Kekuatan wanita, dukungan pria di baliknya menjadi harmoni dalam sehelai kain cantik.
Ada banyak nilai yang terkandung dalam sehelai kain batik, “Batik tak sekedar kain, tetapi mempunyai filosofi dan ada di segala sisi kehidupan masyarakat Indonesia,” ungkap Fashion designer Edward Hutabarat. Dalam 'Perjalanan Cintaku Pada Batik Takkan Pernah Pudar', awal Juni lalu di Solo, Jawa Tengah. Edward mengajak mengenal lebih dekat batik Solo. Perjalanan ini diprakarsai PT KAO, yang mengeluarkan Attack Batik Cleaner.
Sejarah batik diabadikan oleh Museum Danar Hadi, Solo. Bisa dilihat bahwa pada zaman Belanda, motif-motif batik dipengaruhi nuansa Eropa. Motif-motifnya beragam, seperti bunga atau burung, bunga-bunga, termasuk yang menggambarkan dongeng kanak-kanak seperti Hansel and Gretel dan Si tudung merah.
Advertisement
Dalam perjalanan mengunjungi para pembatik, harus diakui bahwa helai kain batik mewakili kekuatan seorang wanita. Bayangkan, bagaimana rasanya duduk tanpa sandaran berbulan-bulan dan merasakan panasnya malam untuk membuat sehelai kain batik? Masihkah mereka tidak perlu diapresiasi sebagai 'pahlawan' budaya?
Antara Wanita dan Pria
Ada yang menarik di industri batik Solo. Di dua tempat yang terkenal menjadi sentra batik: Kauman dan Laweyan, terlihat bahwa industri ini wujud pembagian kerja antara laki-laki dan perempuan. Pembatik wanita duduk menorehkan cantung dengan penuh kesabaran. “Sementara wanita sibuk melukis batik, para pria sibuk dengan proses lainnya, seperti membuat malam, mencelupkan kain, melorotkan malam dengan cara diberi air dan menginjak-injak agar malamnya hilang, dan memilin untuk memberi efek pecah-pecah dan menjemur,” ujar Saud Effendi seorang Seniman Batik asal Kampung Batik Laweyan. Industri ini juga kental dengan kekeluargaannya. Umumnya usaha batik di Solo merupakan usaha turun temurun. Seorang pengusaha dari daerah Kauman, Gunawan Setiawan, mengaku mewarisi usahanya dari orangtua. “Usaha batik ini sudah dimulai oleh leluhur saya. Kami tinggal menata,” tuturnya. “Bapak saya pecinta batik. Dia bisa bekerja sampai pukul 02.00 bahkan 03.00 membuat motif-motif batik. Bangun kembali pukul 08.00 dan berkreasi kembali. Ibu saya bertugas mengatur para pembatik, yang setiap pagi datang ke rumah. Saking banyaknya, mereka harus antri sampai gapura Kauman di sisi jalan,” tambahnya mengenang. Gunawan bercerita, para pembatik dan akan pulang membawa kain-kain yang siap dimalam, juga beras, durian dan sebagainya. “Sebuah hubungan persahabatan yang hangat,” kenang Gunawan siang itu.
Lebih Modern
“Kita harus memelihara akar budaya ini,” kata Edward. “Konsep dan teknologi boleh dari Barat, tapi wajah harus tetap Timur, dan presentasi haris internasional. Padupadankan sebagai suatu kebanggaan,” tambahnya. Untuk itu, ia menantang Gunawan membuat batik Sekar Jagad dan Saudagaran di atas kain chiffon.
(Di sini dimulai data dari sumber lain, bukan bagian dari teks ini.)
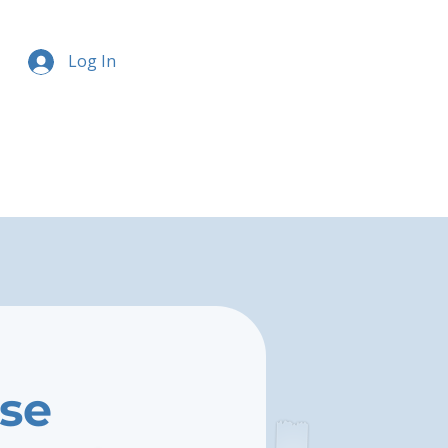
Log In
ise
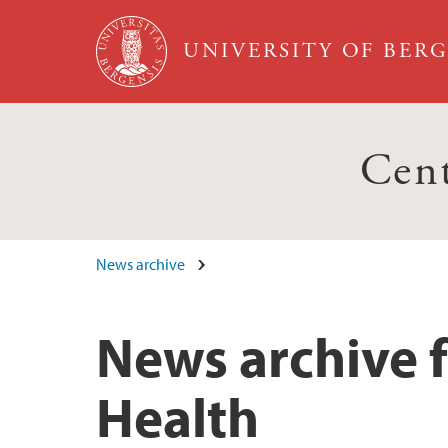
Skip to main content
UNIVERSITY OF BER
Cent
News archive
News archive f
Health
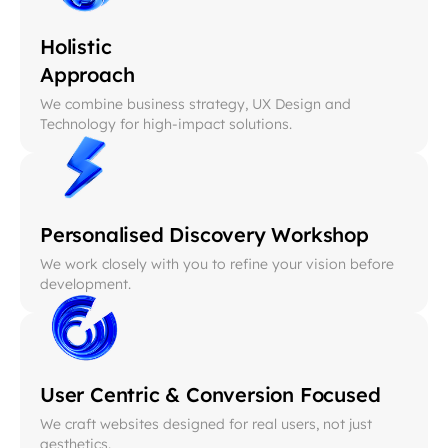
Holistic
Approach
We combine business strategy, UX Design and
Technology for high-impact solutions.
Personalised Discovery Workshop
We work closely with you to refine your vision before
development.
User Centric & Conversion Focused
We craft websites designed for real users, not just
aesthetics.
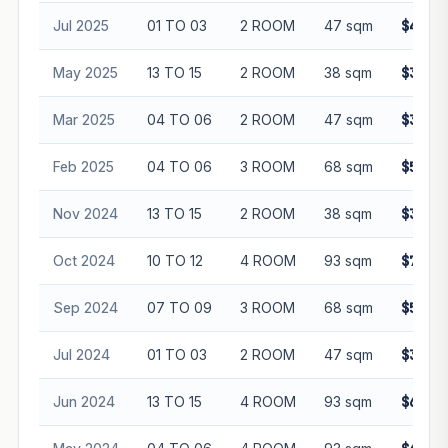
Jul 2025
01 TO 03
2 ROOM
47 sqm
$408,
May 2025
13 TO 15
2 ROOM
38 sqm
$360,
Mar 2025
04 TO 06
2 ROOM
47 sqm
$375,
Feb 2025
04 TO 06
3 ROOM
68 sqm
$540,
Nov 2024
13 TO 15
2 ROOM
38 sqm
$380,
Oct 2024
10 TO 12
4 ROOM
93 sqm
$725,
Sep 2024
07 TO 09
3 ROOM
68 sqm
$516,
Jul 2024
01 TO 03
2 ROOM
47 sqm
$350,
Jun 2024
13 TO 15
4 ROOM
93 sqm
$688,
Batik Solo di kenal berwarna cokelat gelap. Namun semangat baru bukan lalu tak ada. Oemilij kain heritage di Solo, Siti Sundari, melakukannya. Perempuan yang sering diminta memelihara batik-batik Keraton tersebut memproduksi batik menggunakan warna-warna cerah seperti turquoise, merah muda, atau cokelat muda. Beberapa batik yang dibuat Siti digunakan oleh Edward Hutabarat untuk koleksi Spring/Summernya tahun ini,
Yang juga semakin modern adalah teknik merawat batik. Bahan-bahan malam batik adalah favorit ngengat dan rayap. Karena itu, batik harus dicuci. Berita baiknya, kini tak perlu payah-payah menggunakan lerak, karena ada pembersih khusus yang dijamin tidak akan merusak kain. “Perhatikan juga cara menyimpannya,” kata Edward. “Jangan dilipat kecil karena kain bisa patah. Cukup lipat menjadi empat bagian lebar. Hindari kapur barus, gunakan biji lada putih untuk mengusir ngengat.”